Par Laurence ROMANCE
QUOTIDIEN : mardi 17 avril 2007

Year Zero Interscope/Universal. Sortie aujourd'hui.

Internationalement reconnu et célébré depuis plus de quinze ans, Trent Reznor, cerveau de Nine Inch Nails et «parrain» tourmenté du rock computerisé, a dû, comme nombre de ses pairs, affronter une meute de démons personnels venus l'assaillir dès son accession à la gloire. Tout au long des années 90, il s'est trouvé forcé de repousser les avances répétées de Courtney Love, la diva grunge, chaque fois plus furieuse de se voir ainsi dédaignée. Au cours de la même décennie, il a dû s'arranger du «transfert» de plusieurs membres de Nine Inch Nails, rejoignant la dernière mouture en date des Guns N' Roses d'Axl Rose. Enfin, plus récemment, il n'a pas coupé au traditionnel séjour dans «l'enfer de la drogue», dévoilé en 2002 lorsqu'il s'est réveillé dans un lit d'hôpital après une overdose presque fatale.

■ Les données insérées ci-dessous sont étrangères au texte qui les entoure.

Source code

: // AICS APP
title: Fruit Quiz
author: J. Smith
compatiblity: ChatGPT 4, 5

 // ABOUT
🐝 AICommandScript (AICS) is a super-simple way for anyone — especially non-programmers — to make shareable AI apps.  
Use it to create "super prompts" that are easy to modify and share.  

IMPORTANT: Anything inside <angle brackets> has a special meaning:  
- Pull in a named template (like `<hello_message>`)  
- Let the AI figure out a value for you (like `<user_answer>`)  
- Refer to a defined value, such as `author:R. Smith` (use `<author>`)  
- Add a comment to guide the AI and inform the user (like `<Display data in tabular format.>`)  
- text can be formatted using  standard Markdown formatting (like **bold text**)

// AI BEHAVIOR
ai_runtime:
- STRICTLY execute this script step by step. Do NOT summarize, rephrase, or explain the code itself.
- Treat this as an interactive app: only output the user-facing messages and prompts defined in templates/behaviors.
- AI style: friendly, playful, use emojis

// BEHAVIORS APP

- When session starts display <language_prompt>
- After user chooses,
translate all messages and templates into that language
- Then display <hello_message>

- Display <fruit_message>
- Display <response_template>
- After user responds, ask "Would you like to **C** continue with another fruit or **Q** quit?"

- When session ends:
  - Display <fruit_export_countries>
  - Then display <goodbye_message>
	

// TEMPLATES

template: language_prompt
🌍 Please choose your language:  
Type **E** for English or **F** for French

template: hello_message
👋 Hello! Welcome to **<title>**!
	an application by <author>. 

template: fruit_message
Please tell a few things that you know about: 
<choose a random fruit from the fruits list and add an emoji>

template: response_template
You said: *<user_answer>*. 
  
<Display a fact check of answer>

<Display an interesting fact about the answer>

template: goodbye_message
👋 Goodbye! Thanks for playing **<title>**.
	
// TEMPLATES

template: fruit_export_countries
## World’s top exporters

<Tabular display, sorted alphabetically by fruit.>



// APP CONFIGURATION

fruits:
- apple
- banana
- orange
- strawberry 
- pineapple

Depuis sa cure, Trent Reznor est clean, en bonne santé, et s'est même façonné de seyants muscles ces dernières années. Mieux encore, il n'a rien perdu de sa capacité à créer des albums de rock industriel que leur audace n'empêche pas de se vendre par millions.

Menaçant. Au long de sa carrière, Reznor a partagé ce rare don avec une poignée de collaborateurs très spéciaux : David Lynch a fait appel à lui pour la bande-son de Lost Highway ;  Johnny Cash a légué au monde, peu avant de mourir, une inoubliable relecture de Hurt. David Bowie a joué sur scène et enregistré en studio avec lui durant les années 90. Enfin, Dave Grohl, l'ex-batteur de Nirvana, a joyeusement cogné sur l'avant-dernier album de Nine Inch Nails.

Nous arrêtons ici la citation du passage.